L'ANALISI
02 Luglio 2021 - 06:10
CREMONA - Sono solo cinque capelli, sottilissimi e quasi invisibili, protetti da un ciuffo di cotone e inseriti in un reliquiario. Ma per chi ha fede e per chiunque sia rimasto colpito dalla sua vicenda, quei capelli sono una reliquia di Carlo Acutis, studente quindicenne ucciso da una leucemia fulminante nel 2006 e proclamato beato nell’ottobre scorso. A partire dall’11 luglio, la reliquia sarà esposta nel tabernacolo della cappella del Sacro Cuore, nella navata laterale sinistra. «Ho proposto io di poter avere questa reliquia e tutti qui mi hanno appoggiato.

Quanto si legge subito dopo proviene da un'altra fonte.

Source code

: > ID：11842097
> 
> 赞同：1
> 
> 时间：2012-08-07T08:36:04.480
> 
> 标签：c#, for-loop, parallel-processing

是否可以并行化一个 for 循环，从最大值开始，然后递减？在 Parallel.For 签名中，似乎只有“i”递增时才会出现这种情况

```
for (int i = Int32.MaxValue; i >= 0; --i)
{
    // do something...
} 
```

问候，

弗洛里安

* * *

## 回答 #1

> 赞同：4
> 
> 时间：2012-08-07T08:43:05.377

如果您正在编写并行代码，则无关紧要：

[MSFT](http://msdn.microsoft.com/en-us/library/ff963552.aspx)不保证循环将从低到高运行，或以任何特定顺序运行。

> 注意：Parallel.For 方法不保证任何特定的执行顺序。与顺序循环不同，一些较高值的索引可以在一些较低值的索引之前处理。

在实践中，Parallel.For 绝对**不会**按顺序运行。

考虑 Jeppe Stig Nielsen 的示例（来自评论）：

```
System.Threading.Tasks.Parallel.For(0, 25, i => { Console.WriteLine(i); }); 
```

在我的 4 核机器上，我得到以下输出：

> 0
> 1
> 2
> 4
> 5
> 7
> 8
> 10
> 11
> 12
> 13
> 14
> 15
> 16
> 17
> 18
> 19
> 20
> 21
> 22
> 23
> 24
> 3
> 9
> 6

Carlo Acutis aveva molti punti di contatto con i Barnabiti - spiega padre Giorgio Viganò, economo della comunità cremonese -. Innanzitutto era molto legato all’Eucarestia, amava dire che era la sua "autostrada per il Cielo", e sappiamo quanto sant’Antonio Maria Zaccaria, il nostro fondatore, tenesse a questo sacramento».
L’esposizione della reliquia è rivolta soprattutto ai giovani, agli adolescenti, ai ragazzi messi a dura prova dal lungo periodo di chiusure imposte dalla pandemia, e alle famiglie reduci da un periodo difficile e doloroso. Ma ha senso, oggi, venerare una reliquia? Non si corre il rischio di sconfinare nella superstizione? «Chi ha un percorso di fede equilibrato non corre questo rischio. Abbiamo bisogno di simboli, del segno tangibile di un corpo defunto che ha un potere evocativo e che offre una testimonianza forte», risponde padre Viganò.